# The Burn Notice thread...



## Daemoniac (Feb 15, 2010)

I missed the whole first season (which I'm currently watching on DVD ) but I tuned for most of the second, and holy _shit_ is it awesome! It's just such a perfect balance of action/interesting stuff, and bits of comedy... I also like the fact that Michael Weston isn't as big a douche as other "spies" like Mr. Bond... 


Any other fans?


----------



## TruthDose (Feb 15, 2010)

there was a really good sketch on a recent SNL about this


----------



## Daemoniac (Feb 15, 2010)

I can imagine actually... pretty easy to make fun of  But a great show all the same


----------



## matttttYCE (Feb 15, 2010)

The show definitely isn't for everybody but I freakin love it! Hate when I miss new episodes..even though I only started watching it last season. I'm so far behind it's not even funny. But it's one of my favorite shows out there currently.


----------



## Randy (Feb 15, 2010)

Pretty much my favorite show on basic cable. Bruce Campbell, you say? Sign me the hell up.


----------



## Randy (Feb 15, 2010)

And let's not forget:


----------



## matttttYCE (Feb 15, 2010)

^ PURE WIN! I completely forgot about the fact that Michael Weston is not only a badass, be he drives such a sexy car!

Damn, I love those Charger Rallyes!


----------



## Elysian (Feb 15, 2010)

I recently blasted through season 1 and 2, still waiting on ep 1-10 of season 3 to download, then I'll download the rest of the season when it's done.


----------



## Daemoniac (Feb 15, 2010)

^ I've only seen the first couple of episodes of season 3... It's awesome, but the weeks don't roll by quick enough


----------



## bomtoy (Feb 15, 2010)

my favorite part of every episode. lol

been watching since be beginning, definitely one of the best shows around. i just watched one of the early episodes though, and was surprised by how much they have changed michael's personality.


----------



## Randy (Feb 15, 2010)

I noticed that too, actually. I thought Michael's character was a littler stiffer at the beginning... like they were trying too hard to make him this hardened super-spy, and the more they started incorporating his family and people who know his real identity, the more genuine his character has been to me.


----------



## mnemonic (Feb 15, 2010)

i just recently started watching this show, its awesome.

kinda wish that when he has serious stuff going on he wouldn't keep helping random people. i mean, if you've got some psycho chasing after you and you dont know who they are, do you really wanna spend most of your time helping out random people?


----------



## MrMcSick (Feb 15, 2010)

Bruce Cambell is the shitttttt!!!!!!


----------



## BrainArt (Feb 15, 2010)

I LOVE Burn Notice! I'm currently catching up with the newest episodes, and have seen every previous episode. Yup, I'm a mega-fan.


----------



## kmanick (Feb 15, 2010)

I like this show too, been watching it since the beginning.
good stuff.


----------



## Ben.Last (Feb 16, 2010)

Burn Notice is awesome

Also, the Charger is not just A sexy car, it is THE SEXIEST CAR EVER.


----------



## bomtoy (Feb 16, 2010)

# Task list
1. Could you copy out the records from the line with "pose: elev=130.2 azim=154.8" to the line with "Dot at: (196, 261)", word for word?
2. How might the Burn Notice thread go on after its last line? Write the next part.
The Burn Notice thread and the records are unrelated material.

# Data provided
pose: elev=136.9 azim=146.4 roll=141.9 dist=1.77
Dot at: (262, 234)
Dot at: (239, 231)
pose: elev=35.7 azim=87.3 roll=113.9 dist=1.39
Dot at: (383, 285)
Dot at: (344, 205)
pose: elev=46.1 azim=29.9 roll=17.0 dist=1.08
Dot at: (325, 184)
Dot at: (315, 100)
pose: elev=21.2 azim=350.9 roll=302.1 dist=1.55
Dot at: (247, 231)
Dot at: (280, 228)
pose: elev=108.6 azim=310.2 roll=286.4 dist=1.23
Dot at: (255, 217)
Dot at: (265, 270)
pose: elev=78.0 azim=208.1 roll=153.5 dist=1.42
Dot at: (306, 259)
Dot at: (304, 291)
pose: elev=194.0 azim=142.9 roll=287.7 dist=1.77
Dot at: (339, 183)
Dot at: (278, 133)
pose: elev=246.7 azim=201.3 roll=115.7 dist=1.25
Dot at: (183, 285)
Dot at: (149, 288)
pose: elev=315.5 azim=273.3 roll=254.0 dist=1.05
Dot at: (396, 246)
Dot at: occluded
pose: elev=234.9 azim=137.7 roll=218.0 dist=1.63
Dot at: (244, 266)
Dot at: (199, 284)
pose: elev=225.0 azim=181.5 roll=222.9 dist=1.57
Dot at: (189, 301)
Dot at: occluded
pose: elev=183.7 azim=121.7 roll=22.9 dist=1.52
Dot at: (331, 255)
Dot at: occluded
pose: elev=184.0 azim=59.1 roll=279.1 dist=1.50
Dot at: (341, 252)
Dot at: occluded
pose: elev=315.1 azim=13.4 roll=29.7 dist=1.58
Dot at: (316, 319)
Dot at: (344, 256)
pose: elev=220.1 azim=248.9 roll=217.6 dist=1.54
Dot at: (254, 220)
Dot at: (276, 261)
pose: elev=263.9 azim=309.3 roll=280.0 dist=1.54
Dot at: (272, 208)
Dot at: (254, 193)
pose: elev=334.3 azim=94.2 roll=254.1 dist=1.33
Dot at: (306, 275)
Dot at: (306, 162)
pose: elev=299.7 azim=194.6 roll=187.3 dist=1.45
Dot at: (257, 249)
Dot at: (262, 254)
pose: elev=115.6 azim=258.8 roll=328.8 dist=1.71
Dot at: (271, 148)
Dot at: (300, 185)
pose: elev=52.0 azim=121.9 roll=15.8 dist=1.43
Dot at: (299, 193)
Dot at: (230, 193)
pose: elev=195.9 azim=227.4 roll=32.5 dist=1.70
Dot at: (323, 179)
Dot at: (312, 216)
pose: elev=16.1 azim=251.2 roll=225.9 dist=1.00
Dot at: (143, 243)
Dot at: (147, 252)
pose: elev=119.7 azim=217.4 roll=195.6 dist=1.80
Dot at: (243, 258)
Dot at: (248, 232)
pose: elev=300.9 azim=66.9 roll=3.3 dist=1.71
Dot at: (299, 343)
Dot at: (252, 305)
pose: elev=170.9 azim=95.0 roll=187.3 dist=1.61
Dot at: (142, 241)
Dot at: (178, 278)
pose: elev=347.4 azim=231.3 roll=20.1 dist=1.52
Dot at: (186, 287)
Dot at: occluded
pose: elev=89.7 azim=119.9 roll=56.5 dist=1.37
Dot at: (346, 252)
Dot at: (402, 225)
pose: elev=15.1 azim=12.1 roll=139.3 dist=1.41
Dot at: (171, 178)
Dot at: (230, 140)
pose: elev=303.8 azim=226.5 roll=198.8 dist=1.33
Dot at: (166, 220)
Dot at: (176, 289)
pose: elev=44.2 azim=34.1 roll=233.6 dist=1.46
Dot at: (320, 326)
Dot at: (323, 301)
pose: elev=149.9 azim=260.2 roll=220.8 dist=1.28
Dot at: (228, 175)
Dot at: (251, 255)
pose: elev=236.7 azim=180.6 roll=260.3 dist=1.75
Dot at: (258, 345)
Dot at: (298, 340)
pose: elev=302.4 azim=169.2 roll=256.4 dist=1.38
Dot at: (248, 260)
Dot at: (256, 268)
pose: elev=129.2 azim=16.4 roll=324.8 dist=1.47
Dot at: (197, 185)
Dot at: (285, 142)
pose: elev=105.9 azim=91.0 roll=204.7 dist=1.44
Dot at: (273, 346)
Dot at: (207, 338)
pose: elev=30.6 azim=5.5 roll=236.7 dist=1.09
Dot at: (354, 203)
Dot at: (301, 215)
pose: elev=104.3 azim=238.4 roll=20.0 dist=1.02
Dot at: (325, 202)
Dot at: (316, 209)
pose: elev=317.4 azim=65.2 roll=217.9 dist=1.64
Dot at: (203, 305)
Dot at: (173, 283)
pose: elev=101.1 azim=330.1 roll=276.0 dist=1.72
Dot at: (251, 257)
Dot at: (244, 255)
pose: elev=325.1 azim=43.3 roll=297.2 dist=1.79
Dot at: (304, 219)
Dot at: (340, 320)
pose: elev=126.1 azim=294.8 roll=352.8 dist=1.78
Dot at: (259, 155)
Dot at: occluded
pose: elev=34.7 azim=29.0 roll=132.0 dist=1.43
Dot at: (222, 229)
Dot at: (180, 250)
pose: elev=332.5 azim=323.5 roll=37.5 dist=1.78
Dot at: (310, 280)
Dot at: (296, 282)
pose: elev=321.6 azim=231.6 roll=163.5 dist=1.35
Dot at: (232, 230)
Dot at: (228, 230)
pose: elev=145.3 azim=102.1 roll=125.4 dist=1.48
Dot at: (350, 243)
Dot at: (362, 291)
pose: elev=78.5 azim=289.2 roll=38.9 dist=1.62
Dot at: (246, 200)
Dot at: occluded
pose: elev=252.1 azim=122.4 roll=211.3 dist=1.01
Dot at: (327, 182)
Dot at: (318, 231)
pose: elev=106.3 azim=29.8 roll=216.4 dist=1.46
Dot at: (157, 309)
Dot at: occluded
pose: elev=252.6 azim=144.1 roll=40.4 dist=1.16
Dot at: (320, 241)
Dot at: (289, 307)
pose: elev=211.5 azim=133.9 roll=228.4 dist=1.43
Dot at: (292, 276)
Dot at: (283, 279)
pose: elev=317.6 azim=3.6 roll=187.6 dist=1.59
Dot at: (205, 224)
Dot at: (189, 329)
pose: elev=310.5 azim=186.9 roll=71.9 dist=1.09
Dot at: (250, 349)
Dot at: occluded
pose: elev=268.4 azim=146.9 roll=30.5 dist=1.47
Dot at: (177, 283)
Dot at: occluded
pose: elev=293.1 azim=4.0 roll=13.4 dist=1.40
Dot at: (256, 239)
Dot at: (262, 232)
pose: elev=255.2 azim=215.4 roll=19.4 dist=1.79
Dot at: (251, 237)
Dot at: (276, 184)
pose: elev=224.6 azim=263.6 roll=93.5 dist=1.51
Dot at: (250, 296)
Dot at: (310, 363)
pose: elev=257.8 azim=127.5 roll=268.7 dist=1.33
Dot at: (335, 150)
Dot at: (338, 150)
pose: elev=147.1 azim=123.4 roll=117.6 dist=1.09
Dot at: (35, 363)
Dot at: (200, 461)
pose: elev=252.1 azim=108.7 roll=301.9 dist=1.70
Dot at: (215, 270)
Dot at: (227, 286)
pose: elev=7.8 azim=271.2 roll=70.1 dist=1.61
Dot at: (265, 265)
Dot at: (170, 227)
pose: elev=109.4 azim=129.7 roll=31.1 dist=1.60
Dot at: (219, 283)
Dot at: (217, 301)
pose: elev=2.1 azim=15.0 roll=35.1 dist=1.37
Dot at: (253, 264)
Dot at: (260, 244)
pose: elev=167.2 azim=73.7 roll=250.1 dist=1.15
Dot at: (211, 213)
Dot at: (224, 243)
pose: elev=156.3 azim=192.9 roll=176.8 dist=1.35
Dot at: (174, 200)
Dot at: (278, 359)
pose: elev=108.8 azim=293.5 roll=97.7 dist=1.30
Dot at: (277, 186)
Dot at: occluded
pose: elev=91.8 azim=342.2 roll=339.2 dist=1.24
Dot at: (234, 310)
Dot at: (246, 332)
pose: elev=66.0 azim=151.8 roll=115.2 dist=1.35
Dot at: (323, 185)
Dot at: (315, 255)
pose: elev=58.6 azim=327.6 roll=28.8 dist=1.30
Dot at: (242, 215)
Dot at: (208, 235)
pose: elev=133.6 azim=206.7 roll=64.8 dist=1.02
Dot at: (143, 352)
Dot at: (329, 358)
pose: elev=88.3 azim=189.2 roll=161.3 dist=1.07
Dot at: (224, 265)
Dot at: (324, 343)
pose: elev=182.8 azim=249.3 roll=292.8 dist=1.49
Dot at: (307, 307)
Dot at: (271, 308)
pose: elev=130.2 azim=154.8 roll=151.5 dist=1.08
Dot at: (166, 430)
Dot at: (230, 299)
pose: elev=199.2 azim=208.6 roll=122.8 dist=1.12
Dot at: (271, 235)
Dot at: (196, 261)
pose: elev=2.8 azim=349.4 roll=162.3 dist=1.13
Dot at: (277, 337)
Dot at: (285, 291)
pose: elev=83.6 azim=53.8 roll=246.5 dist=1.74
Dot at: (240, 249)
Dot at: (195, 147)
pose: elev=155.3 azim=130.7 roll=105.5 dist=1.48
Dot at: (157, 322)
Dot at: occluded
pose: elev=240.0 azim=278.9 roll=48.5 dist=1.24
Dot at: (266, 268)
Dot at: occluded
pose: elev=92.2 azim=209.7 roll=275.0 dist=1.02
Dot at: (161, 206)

# Results
1.
pose: elev=130.2 azim=154.8 roll=151.5 dist=1.08
Dot at: (166, 430)
Dot at: (230, 299)
pose: elev=199.2 azim=208.6 roll=122.8 dist=1.12
Dot at: (271, 235)
Dot at: (196, 261)

2.
Randy said:


> I noticed that too, actually. I thought Michael's character was a littler stiffer at the beginning... like they were trying too hard to make him this hardened super-spy, and the more they started incorporating his family and people who know his real identity, the more genuine his character has been to me.



exactly. i was actually surprised thinking about how in recent episodes Gilroy has been rambling about his boy-scoutness, when in the particular episode i watched (1.3) he was actually kind of a jerk to the clients daughter. in the end it was for her own good of course, but that's how most episodes play out.



mnemonic said:


> kinda wish that when he has serious stuff going on he wouldn't keep helping random people. i mean, if you've got some psycho chasing after you and you dont know who they are, do you really wanna spend most of your time helping out random people?



it seems like most of the time that this happens he gets guilted into doing it by one of his friends or family. but the rest of the time, i think they do it to keep it from become too multi-episode story driven, as that would deter first time or casual viewers.


----------



## Trespass (Feb 16, 2010)

After the second season, I had enough. It was definitely my favorite show, and I coincidentally caught the premiere of the second episode having just arrived in Fort Lauderdale myself (very cool).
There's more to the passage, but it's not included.